La Suprema Corte, tuttavia, nel respingere la tesi avanzata dalla difesa, ha, invero, affermato l’esatto contrario: si legge, infatti, che “la condotta della lavoratrice non può collocarsi al di fuori della sfera di governo del datore di lavoro, poiché realizza proprio l’azione paventata dalla regola preventiva omessa, ovverosia l’investimento di un soggetto non visibile, poiché collocato nel cono d’ombra del mezzo in fase di manovra. E dunque, “laddove il datore di lavoro avesse adempiuto agli obblighi prevenzionali impostigli”, la lavoratrice avrebbe potuto essere vista, con ciò evitando l’evento verificatosi.

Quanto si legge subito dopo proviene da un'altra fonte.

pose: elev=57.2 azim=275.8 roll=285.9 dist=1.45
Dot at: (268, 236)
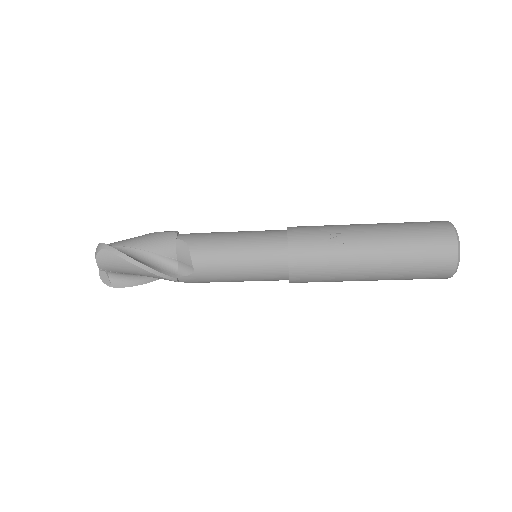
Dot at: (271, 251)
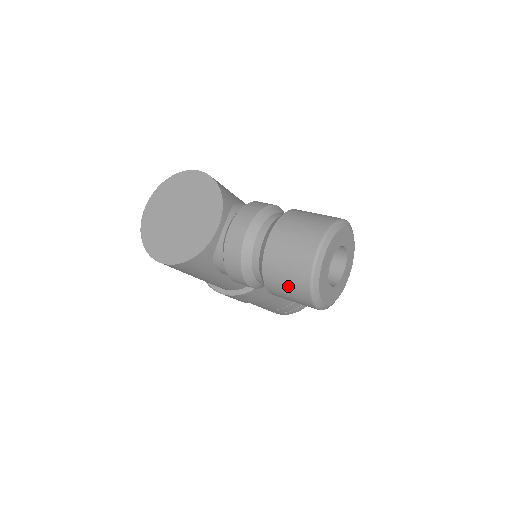
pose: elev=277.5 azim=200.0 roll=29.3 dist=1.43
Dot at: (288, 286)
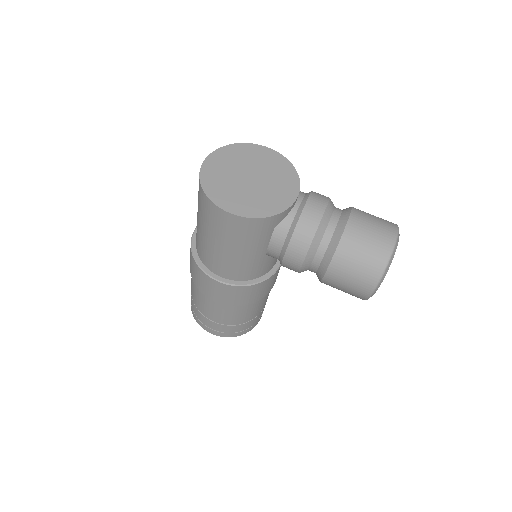
Dot at: (360, 264)
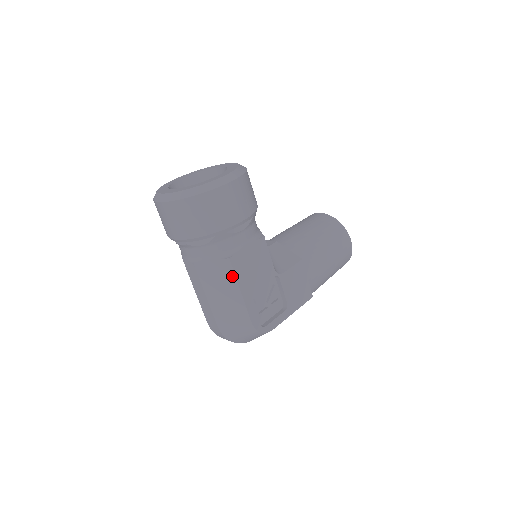
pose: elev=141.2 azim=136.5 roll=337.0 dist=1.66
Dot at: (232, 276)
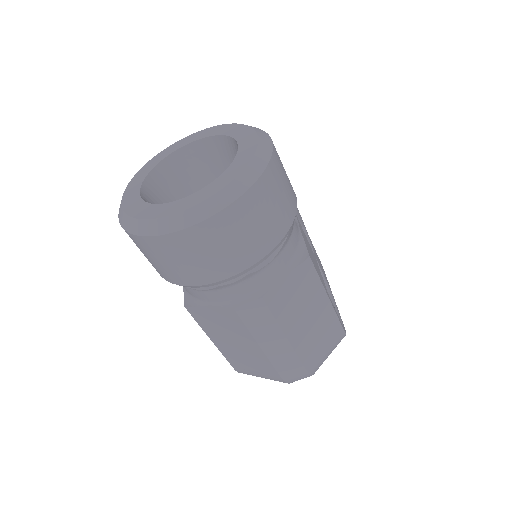
Dot at: (315, 281)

Ma non solo. La Corte ha altresì preso posizione sul disposto dell’art. 20 del D. Lgs. 81/2008, il quale dispone che ogni lavoratore debba prendersi cura della propria salute e di quella degli altri lavoratori, contribuendo con il datore di lavoro al rispetto delle cautele previste per la sicurezza del lavoro, anche a mezzo delle prescrizioni datoriale impartite.

Ebbene, secondo i giudici di legittimità nemmeno il fatto che un lavoratore non rispetti le suddette prescrizioni può ritenersi quale “fatto esorbitante” tale da escludere la punibilità del datore di lavoro, costituendo piuttosto “uno di quei rischi che il garante è tenuto a governare” e rilevando eventualmente in termini di colpa concorrente. E ciò poiché “altrimenti, l’onere imposto al lavoratore di collaborare con il datore di lavoro al mantenimento della propria salute e di quella collettiva, si trasformerebbe, a mezzo di un vero e proprio rovesciamento, nell’assunzione da parte del lavoratore subordinato della posizione di garanzia gravante sul datore di lavoro […] che deve farsi carico anche di assicurare, eventualmente in via disciplinare, l’osservanza delle disposizioni date”.

Un nuovo orientamento giurisprudenziale, questo, che le imprese dovranno necessariamente tenere in debita considerazione, anche per quanto concerne i potenziali riflessi sulla responsabilità parapenale degli enti ex D.Lgs.231/2001.